For LD/Indexed, the key is that in the calculation of the Effective Address, RA has no elwidth override but RB does. Pseudocode below is simplified for clarity: predication and all modes except saturation are removed:

# LD not VLD! ld*rx if brev else ld*
function op_ld(RT, RA, RB, op_width, svctx, brev)
  for (int i = 0, int j = 0; i < svctx.VL && j < svctx.VL):
    if not svctx.el-strided:
        # RA not polymorphic! elwidth hardcoded to 64 here
        srcbase = get_polymorphed_reg(RA, 64, i)
    else:
        # element stride mode, again RA not polymorphic
        srcbase = get_polymorphed_reg(RA, 64, 0)
    # RB *is* polymorphic
    offs = get_polymorphed_reg(RB, svctx.src_elwidth, i)
    # sign-extend
    if svctx.SEA: offs = sext(offs, svctx.src_elwidth, 64)

    # takes care of (merges) processor LE/BE and ld/ldbrx
    bytereverse = brev XNOR MSR.LE

    # read the underlying memory
    memread <= MEM(srcbase + offs, op_width)

    # optionally performs byteswap at op width
    if (bytereverse):
        memread = byteswap(memread, op_width)
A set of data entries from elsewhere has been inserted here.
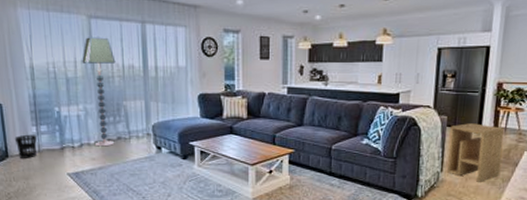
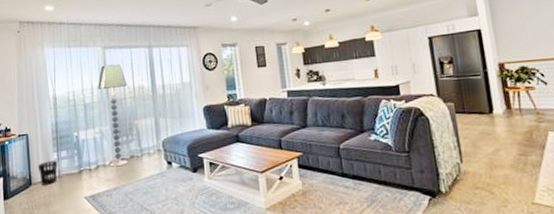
side table: present [446,123,505,182] -> none [460,107,527,171]

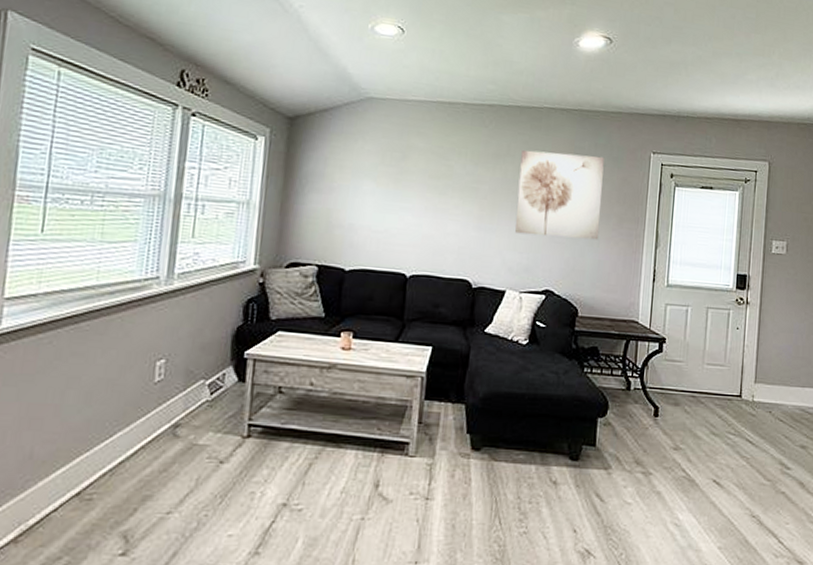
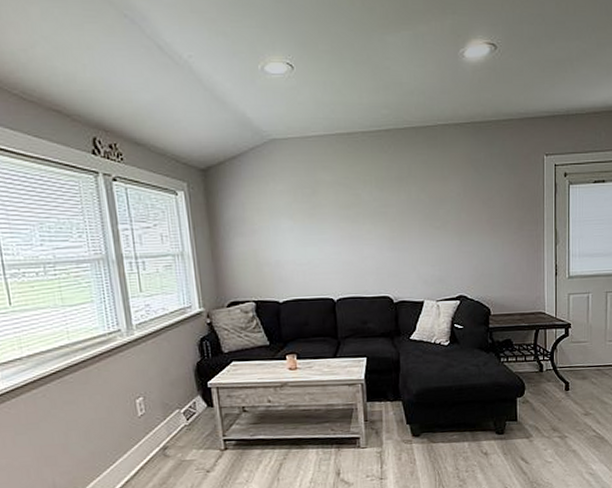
wall art: present [515,150,604,240] -> none [422,165,502,249]

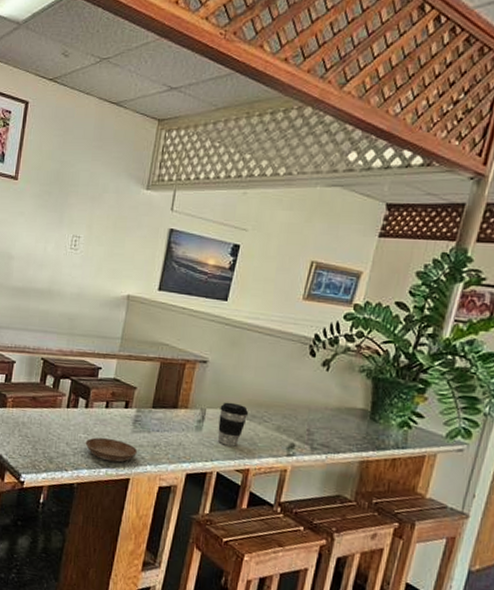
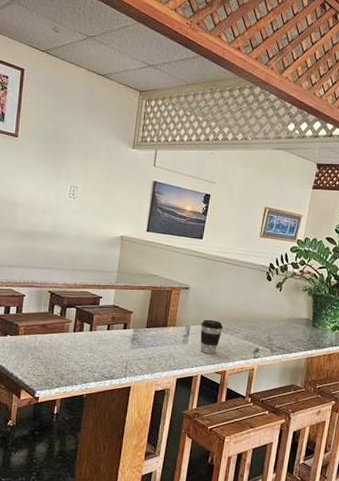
saucer: present [85,437,138,463] -> none [91,354,137,374]

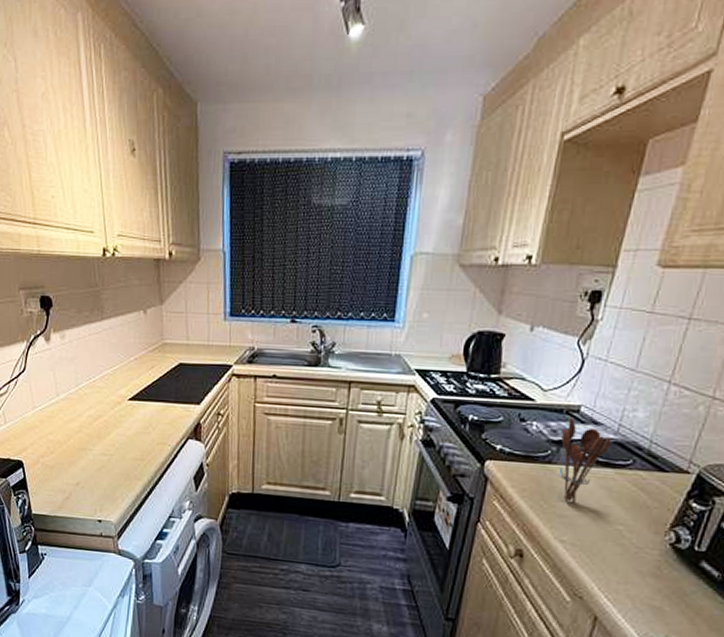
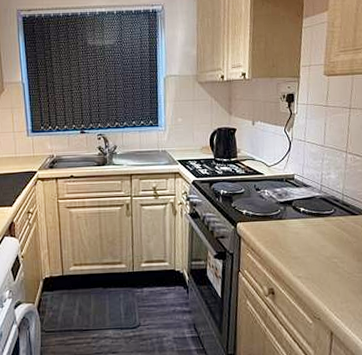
utensil holder: present [558,417,611,505] -> none [285,183,318,248]

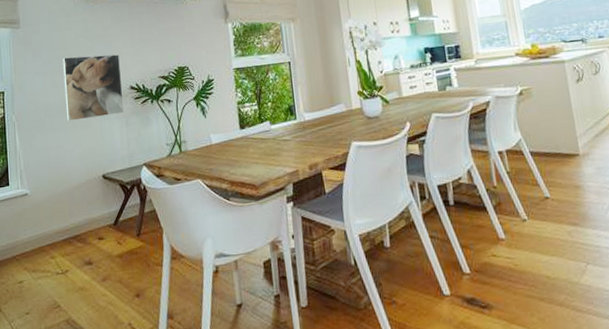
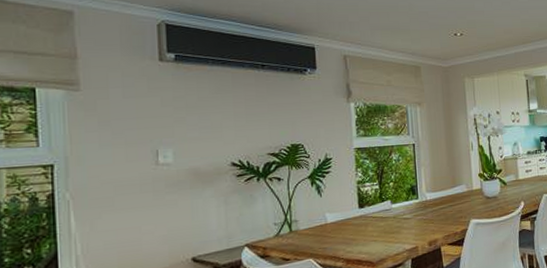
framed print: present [63,54,124,122] -> none [141,127,223,200]

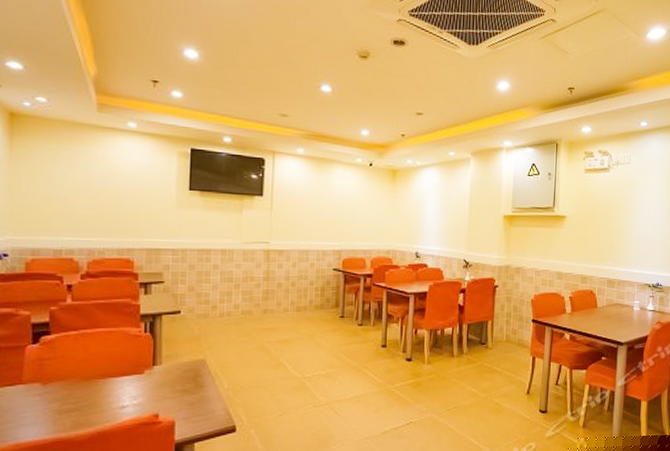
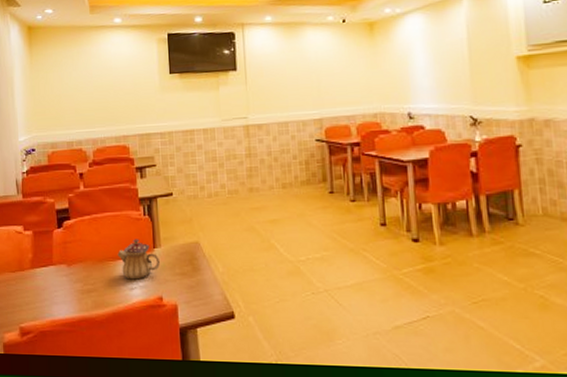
teapot: none [108,356,160,398] -> present [117,239,161,280]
    if svpctx.saturation_mode:
        # ... saturation adjustment...
        memread = clamp(memread, op_width, svctx.dest_elwidth)
    else:
        # truncate/extend to over-ridden dest width.
        memread = adjust_wid(memread, op_width, svctx.dest_elwidth)

    # takes care of inserting memory-read (now correctly byteswapped)
    # into regfile underlying LE-defined order, into the right place
    # within the NEON-like register, respecting destination element
    # bitwidth, and the element index (j)
    set_polymorphed_reg(RT, svctx.dest_elwidth, j, memread)

    # increments both src and dest element indices (no predication here)
    i++;
    j++;

Remapped LD/ST

In the remap page the concept of "Remapping" is described. Whilst it is expensive to set up (2 64-bit opcodes minimum) it provides a way to arbitrarily perform 1D, 2D and 3D "remapping" of up to 64 elements worth of LDs or STs. The usual interest in such re-mapping is for example in separating out 24-bit RGB channel data into separate contiguous registers. NEON covers this as shown in the diagram below:

Remap easily covers this capability, and with dest elwidth overrides and saturation may do so with built-in conversion that would normally require additional width-extension, sign-extension and min/max Vectorised instructions as post-processing stages.

Thus we do not need to provide specialist LD/ST "Structure Packed" opcodes because the generic abstracted concept of "Remapping", when applied to LD/ST, will give that same capability, with far more flexibility.

It is worth noting that Pack/Unpack Modes of SVSTATE, which may be established through sv.setvl, are also an easy way to perform regular Structure Packing, at the vec2/vec3/vec4 granularity level. Beyond that, REMAP will need to be used.